One morning in Chicago I saw a black rat on the sidewalk. It was clearly poisoned, clearly still alive. As fat as a squirrel and as long as my arm, eyes wide and wild, it tottered back and forth on locked-up limbs outside the auto body shop I passed every morning, whose mechanics routinely stood around, smoking and jeering at the terrified blonde girl, whose eyes were also wide and wild as she scrambled for the relative safety of the El train.

Neither of us, rat nor girl, new the other existed before today. Neither of us welcomed the news; the rat, because it had other things on its mind; and me, because I could never unknow it.

As I got older, I studied the rats, took their measurements. I spent years fashioning suits of armor out of facts and figures. “This will protect me from the rats,” I thought. I thought the rats were a threat.

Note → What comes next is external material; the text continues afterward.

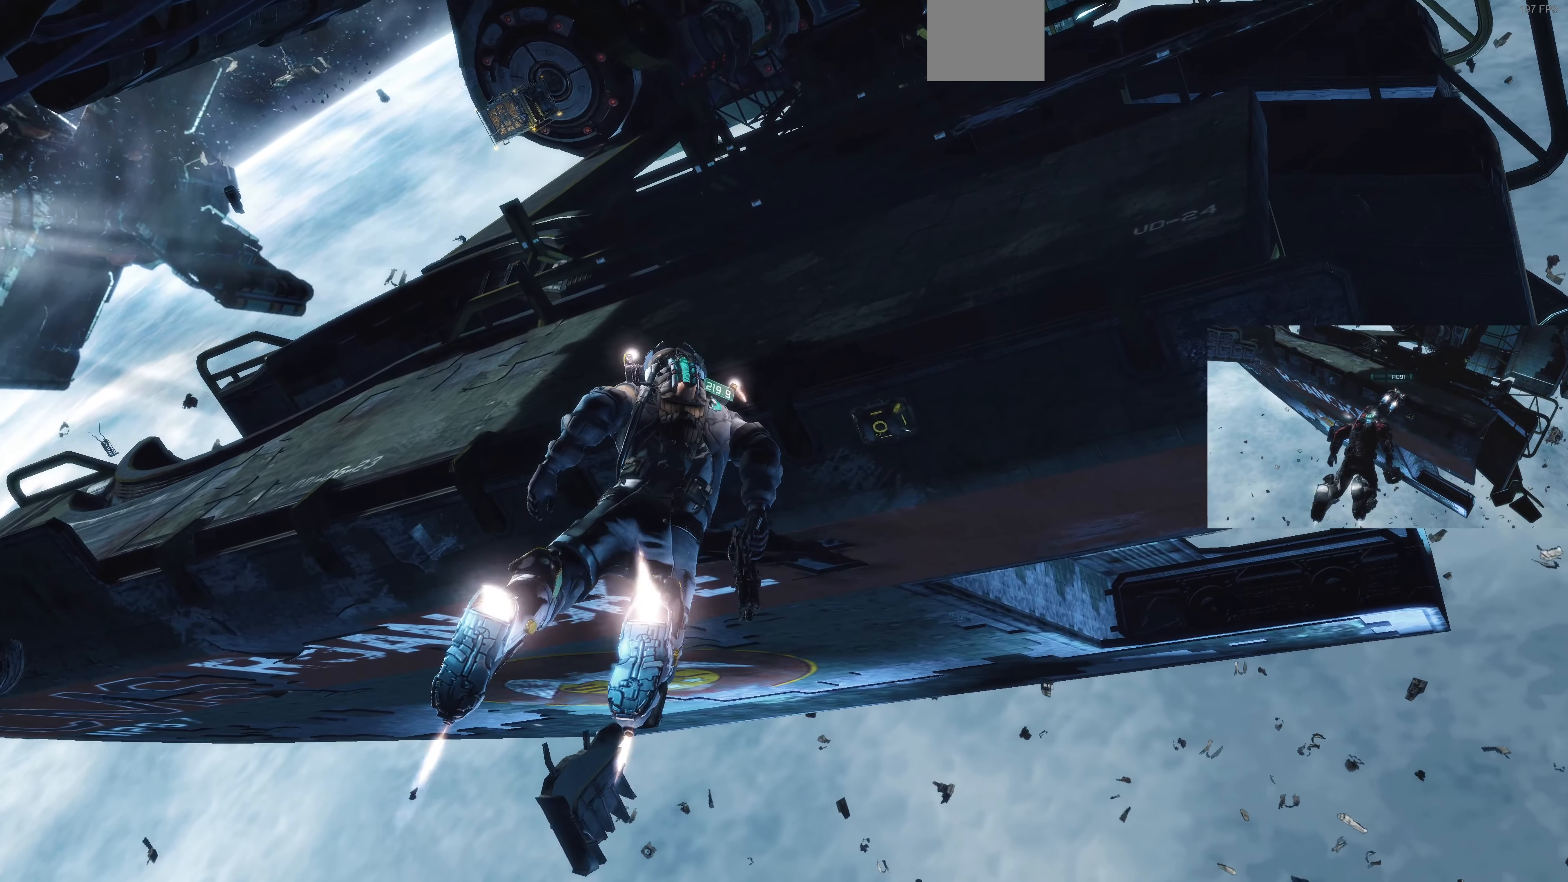
{"buttons": ["L1"], "left_stick": "up-right", "right_stick": "center", "events": []}
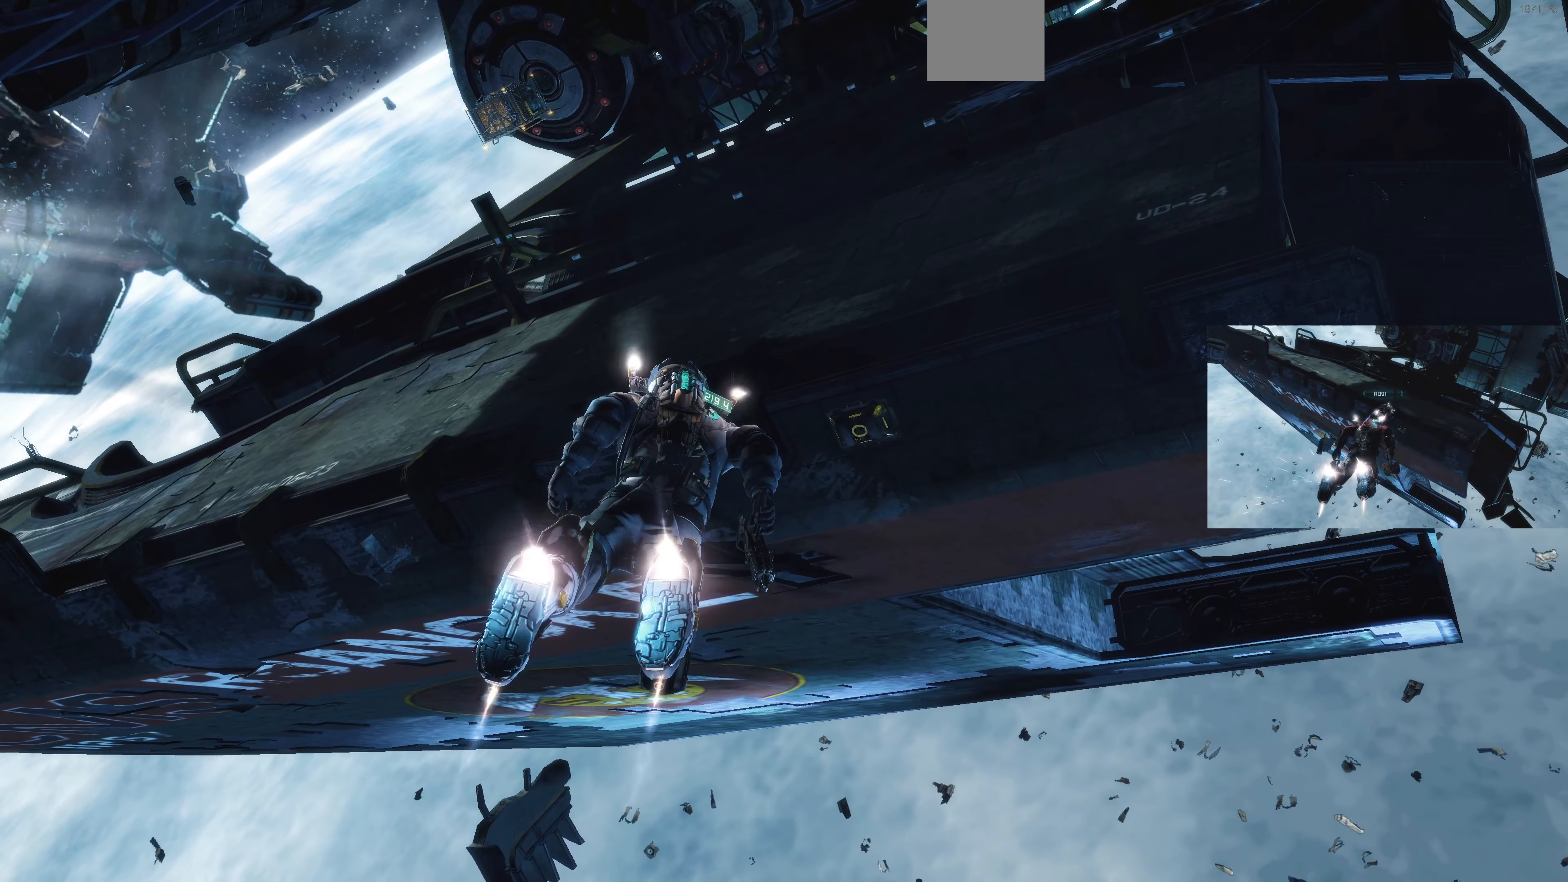
{"buttons": ["L1"], "left_stick": "up-right", "right_stick": "center", "events": []}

But the rats are not the threat. That was my mistake. The threat is the poison. The threat lies in not seeing that the rat and I were allies, just trying to live, trying to make it past that auto body shop.

That rat is dead. It probably died within hours. But there are others. No one in this great history has ever learned how to completely exterminate rats.

And of course, I am still alive. And I have learned much since then.

The auto body mechanics would be wise to leave this one alone. She will not be pawed at like a toy; she will bite.

And there is an army of us, swarming underground, teeth and tails twitching. There is only so long we will continue to be satisfied eating garbage. Any moment now, we will burst to the surface, pouring out the manhole covers, nosing the sewer grates aside, a tidal wave of furious fur.

Woe then to the would-be predators and poisoners.

All hail the rats.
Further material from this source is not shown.